◆ QUOTED PASSAGE:
Browse tests/fixtures/ to see what valid programs look like across each capability area.

How we use modern WebAssembly

The whole point of lua2wasm is to take the new WASM proposals seriously — not as a portable assembler with a hand-rolled allocator on top, but as a managed runtime that already has most of what a dynamic language needs.

WASM feature What we use it for
GC: struct and array types Every Lua value is a host-GC object. $LuaString wraps (array i8), $LuaTable is a struct of (keys, vals, n, cap, meta), $LuaClosure is a struct of (funcref, upvalues). No linear memory. No bundled allocator. The browser's GC owns lifetime.
i31ref Unboxed small integers. Lua ints in the 31-bit range live as tagged immediates with zero allocation; only overflowed ints get boxed in $LuaInt.
Typed function references + call_ref Closures are real references, not table-of-functions indices. Every function call goes through call_ref on a (ref $LuaFn) extracted from the closure struct.

◆ INFORMATION PROVIDED:
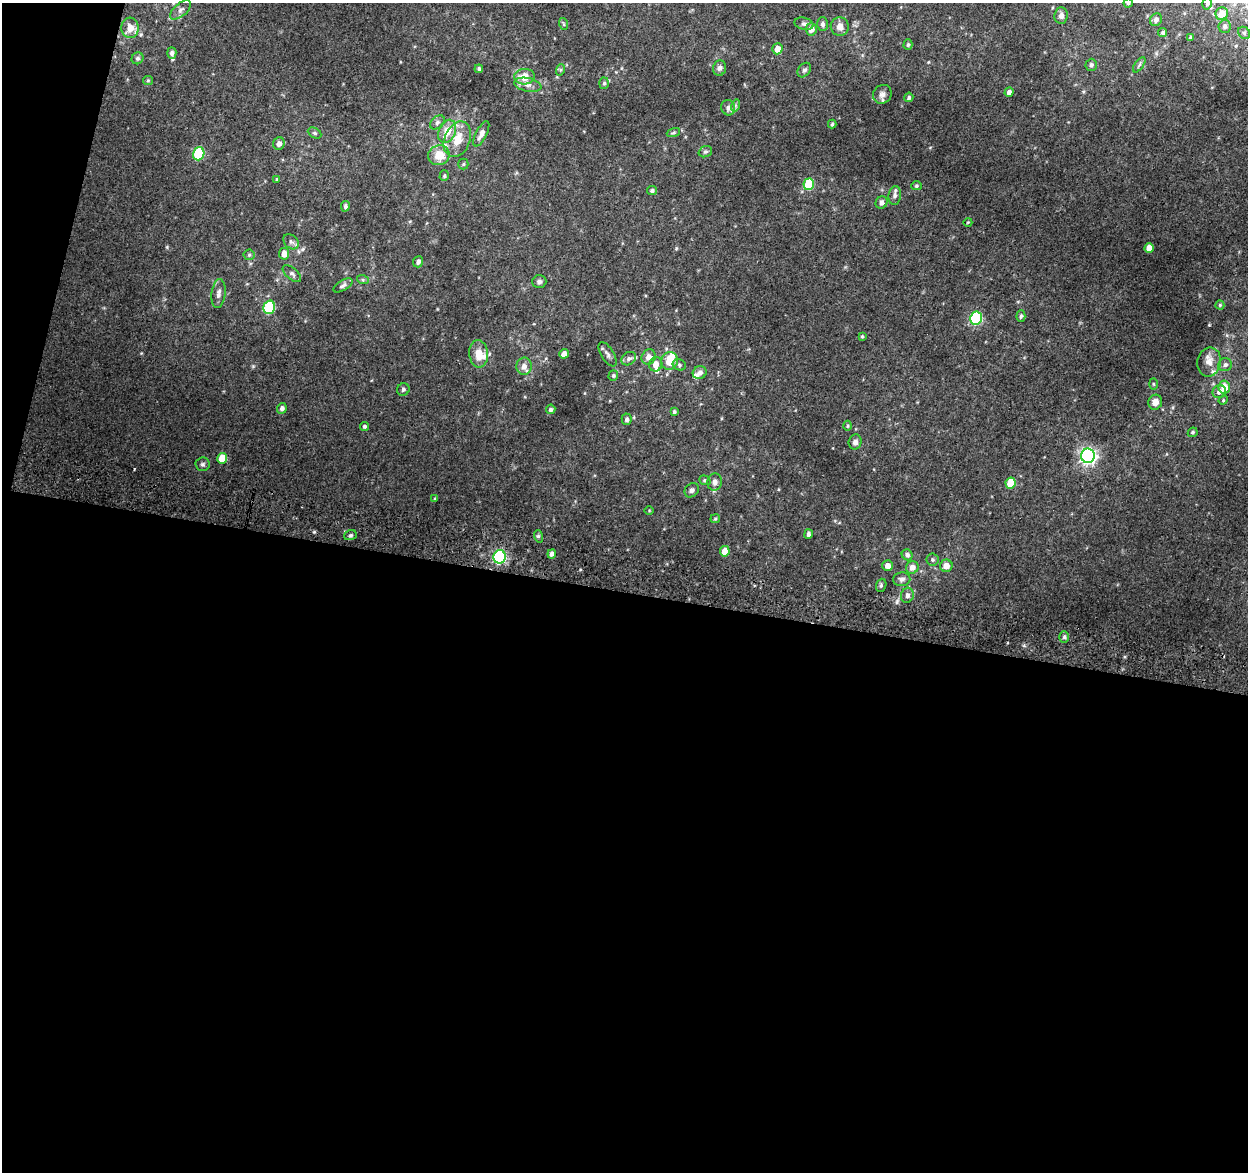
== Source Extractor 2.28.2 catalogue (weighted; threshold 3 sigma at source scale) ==
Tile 13 of 4 x 4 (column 1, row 4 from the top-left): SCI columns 8-1253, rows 266-1435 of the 5008 x 5270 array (HDU 1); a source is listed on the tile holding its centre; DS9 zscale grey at full resolution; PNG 1250 x 1174 px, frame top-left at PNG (2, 3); each listed source drawn as its Kron ellipse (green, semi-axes under 4 px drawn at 4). Shown black and unused: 52% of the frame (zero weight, under 2 of 3 exposures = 2% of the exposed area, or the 3 px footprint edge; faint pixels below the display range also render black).
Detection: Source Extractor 2.28.2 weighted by HDU 2 'WHT'; one run over the whole footprint, this tile lists its part. Background 0.0812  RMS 0.015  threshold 0.0656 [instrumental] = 3 sigma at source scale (4.5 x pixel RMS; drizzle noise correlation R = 1.50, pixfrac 1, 0.0396/0.0396 arcsec/px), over >= 5 px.
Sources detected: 133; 10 inside a brighter listed object's ellipse — not listed separately; the other 123 listed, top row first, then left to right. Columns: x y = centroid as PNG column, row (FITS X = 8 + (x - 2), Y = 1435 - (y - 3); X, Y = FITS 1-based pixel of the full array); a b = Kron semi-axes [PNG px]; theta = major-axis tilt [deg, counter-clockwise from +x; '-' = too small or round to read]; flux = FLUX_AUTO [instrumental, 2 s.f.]
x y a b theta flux
1128 3 4 4 - 1.8
1207 4 6 4 74 2.4
181 10 12 6 41 5
1222 14 6 6 - 20
1061 16 8 7 - 5.3
1156 20 7 5 58 5.1
564 24 6 3 -71 1.7
804 24 9 6 -14 4
823 24 7 5 89 3.8
840 26 9 9 - 10
1225 26 6 6 - 3.6
130 28 10 8 -86 15
811 29 6 5 - 9.2
1163 33 4 4 - 2.8
1244 33 7 5 -46 2.6
1191 38 4 3 - 3.3
908 45 5 4 - 2.2
777 49 5 5 - 12
172 53 6 4 -88 3.7
138 58 6 5 - 3.1
1091 65 6 5 - 3.5
1139 65 9 4 55 3.2
719 68 8 6 73 4.7
479 69 4 3 - 2.8
560 70 6 4 71 1.9
804 70 8 6 51 3.5
524 77 10 8 2 19
148 80 5 4 - 1.6
604 83 5 5 - 2.6
528 85 14 7 -11 7.7
1009 92 5 4 - 5.5
882 94 10 9 - 6.5
909 97 5 4 - 2.5
735 105 6 4 73 2.2
728 108 8 6 -67 5.4
437 122 8 6 41 4
832 124 4 3 - 2.2
447 131 12 8 66 21
315 133 7 5 -26 2.6
673 133 7 3 19 1.8
481 134 14 5 63 7.9
457 139 18 13 68 25
279 144 6 5 - 6.9
705 152 7 5 20 2.8
199 154 7 5 71 86
439 155 11 9 20 22
463 164 5 5 - 1.8
444 176 5 4 - 2.1
277 179 4 3 - 1.4
809 184 6 5 - 60
916 186 5 4 - 2
652 191 5 4 - 3.1
895 195 9 6 81 5.6
882 202 6 5 - 5.9
345 206 5 4 - 3.1
968 222 4 3 - 1.1
291 242 9 6 -43 4.3
1149 248 5 4 - 14
284 254 6 5 - 12
249 255 5 5 - 2.1
418 262 6 5 - 4.9
292 274 11 5 -41 4.3
363 280 6 4 -19 2.1
539 282 7 6 - 3.7
343 285 11 5 31 4.1
218 294 14 7 83 7.2
1220 305 4 4 - 1.8
269 307 7 5 74 110
1021 316 5 4 - 2.9
976 318 6 6 - 140
862 336 4 4 - 1.7
479 354 14 9 -85 19
564 354 5 4 - 7.7
607 354 13 6 -59 4.9
649 357 8 7 - 9.4
629 359 8 6 33 4.6
670 361 9 8 - 26
1209 362 15 11 78 14
656 364 7 6 - 10
679 365 7 5 -25 2.8
1225 365 7 6 - 4.8
524 366 9 7 86 8.8
700 373 7 6 - 6.3
613 375 5 4 - 2.2
1153 384 5 3 - 1.6
1224 387 6 5 - 18
403 389 6 6 - 2.8
1219 392 7 6 - 7.4
1223 400 5 4 - 1.7
1155 402 7 6 - 9.9
282 408 5 5 - 4.8
551 409 5 4 - 2.9
674 412 4 3 - 2.4
627 419 5 5 - 3.4
364 426 5 4 - 2.8
848 426 5 3 - 1.6
1193 432 5 4 - 2.3
855 442 7 6 - 6.2
1088 456 7 6 - 500
222 458 5 5 - 23
203 464 7 7 - 3.2
705 480 6 4 -21 2.2
715 482 8 7 - 7.1
1010 483 5 5 - 30
692 490 8 6 44 4
435 499 4 4 - 1.6
649 510 5 3 - 1.1
715 519 5 4 - 1.6
808 534 5 4 - 3.5
350 535 6 5 - 2.5
538 536 6 4 -73 2.3
725 551 5 5 - 20
552 554 4 4 - 4.8
907 555 6 5 - 4.4
499 557 7 6 - 190
932 560 6 6 - 2.9
888 566 5 5 - 8.6
946 566 6 6 - 12
912 567 6 6 - 9.4
902 579 8 7 - 5.8
881 585 7 5 70 2.2
907 595 7 6 - 5.3
1064 637 6 5 - 2.8
Isophote crosses this tile's border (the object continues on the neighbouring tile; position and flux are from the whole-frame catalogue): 2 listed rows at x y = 1128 3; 1207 4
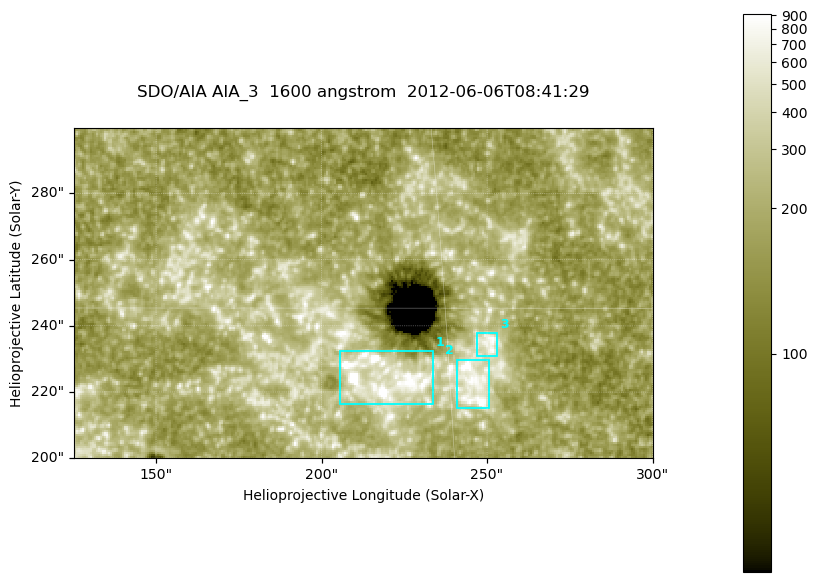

◆ THE EXERCISE: Continue the lua2wasm passage on modern WebAssembly features from the point where it ends.

◆ RESULT FOR THIS EXERCISE:
return_call_ref (tail calls) return f(...) lowers to return_call_ref. Deep recursion (e.g. 20 000-step countdown) doesn't grow the WASM call stack — a property the JS embedding can't offer.
Mutually-recursive types (rec blocks) $LuaClosure references $LuaFn, $LuaFn mentions $LuaClosure. We declare them in a single recursion group so the type system accepts the cycle. Same trick for $LuaTable referencing itself via its metatable field.
Reference-type tests / casts Dynamic dispatch (e.g. print of arbitrary values, or + falling back to __add) uses ref.test (ref $LuaTable), ref.cast, ref.is_null to switch on the type without a tag word.
Exception handling (tag + throw + try_table) error(v) is throw $LuaError v carrying the error as an anyref payload. pcall(f, ...) is try_table with a single catch label that lands the error value on a block exit. Real call-stack unwinding, no setjmp/longjmp emulation.
array.new_data from data segments String literals are materialized in a single shared data segment; constructing a $LuaString is one array.new_data instruction that copies the byte range out.
array.copy between GC arrays String concat and table-array resizing copy ranges between GC-managed (array …) instances directly — no manual loop, no memcpy, no linear-memory staging.
anyref + null tracking in the type system Lua values flow as anyref. Non-nullable refs ((ref $X) vs (ref null $X)) are tracked separately so the validator catches whole classes of NPE-style bugs in our generated code at module-instantiation time.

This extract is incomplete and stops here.